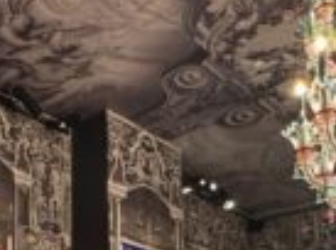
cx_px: 72
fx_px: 581
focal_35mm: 60
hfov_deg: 31.5
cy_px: 310
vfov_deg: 22.2
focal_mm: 2.22
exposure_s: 1/40
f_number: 2.2
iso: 800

▸ **WORK TO BE COMPLETED**
Could you copy all of the entries above exactly, without the pictures?

▸ **COMPLETED EXERCISE**
cx_px: 72
fx_px: 581
focal_35mm: 60
hfov_deg: 31.5
cy_px: 310
vfov_deg: 22.2
focal_mm: 2.22
exposure_s: 1/40
f_number: 2.2
iso: 800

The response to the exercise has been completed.